Fighting (Gmail) Spam

http://howtotroubleshoot.blogspot.com/2007/09/fight-email-spam.html

What are the pros and cons of the approach suggested in the above link?

Spam is cleared automatically every 30 days. If it bothers you,
every once in a while, open the spam folder and press the “Delete all spam messages now” and click OK
Since there isn’t ever any space problem, this is the easiest way to handle spam on Google.
Anything else is to much like work. ;D

I see no reason to make that rule because Gmail will do it automatically. As recycle bin, spam folder is emptied from time to time, automatically.

You don’t even have to look at the spam count if you don’t want to. Install the Better Gmail extension, and choose the option to hide the spam count. Then, as suggested above, let nature take it’s course…

https://addons.mozilla.org/en-US/firefox/addon/4866

Edit:

That’s for Firefox of course. I don’t know if there is a similar option for either IE or Opera.

Thank you all for replies. I was more concerned about their advice below.

Quote:
To make the process automatic, I set up a filter in my Gmail so that anything flagged as ‘spam’ is automatically forwarded to spam@uce.gov:
Unquote:

Is this a good thing to do?

They have suggested sending them to SpamCop but SapmCop needs full header and an automatic forward will not include full header.

If you think it will make a difference, why not.

From your link:

[QUOTE]Apparently, they use these forwarded emails much like advertisers use data for data mining. They try to build profiles and associate spam with certain activities/people for future prosecution.
[/quote]
I won’t speak for the other responders, but personally, I just ignore spam. I hide the spam count, and after 30 days, it’s gone.

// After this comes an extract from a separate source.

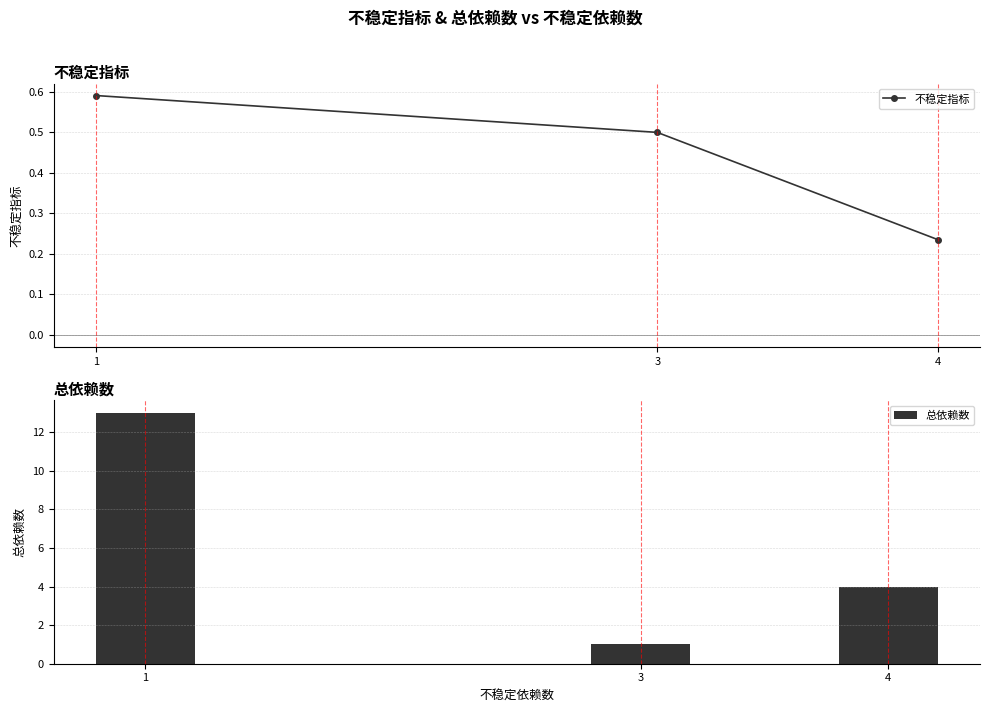

The value of 总依赖数 at 4 is 2.5. True or false?

False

I would second OC’s comment, ignore spam completely, never respond in any way and that includes reporting it. Life is to short and all this does is add to the email traffic, just imigine what would happen if everyone did that it could bring some email servers too their knees as you would be effectively doubling email traffic.

There is a reason that SpamCop wants full headers, without it there really is no way to accurately track where an email came from, so what spam @ uce.gov would be able to do without this information I would say is negligible.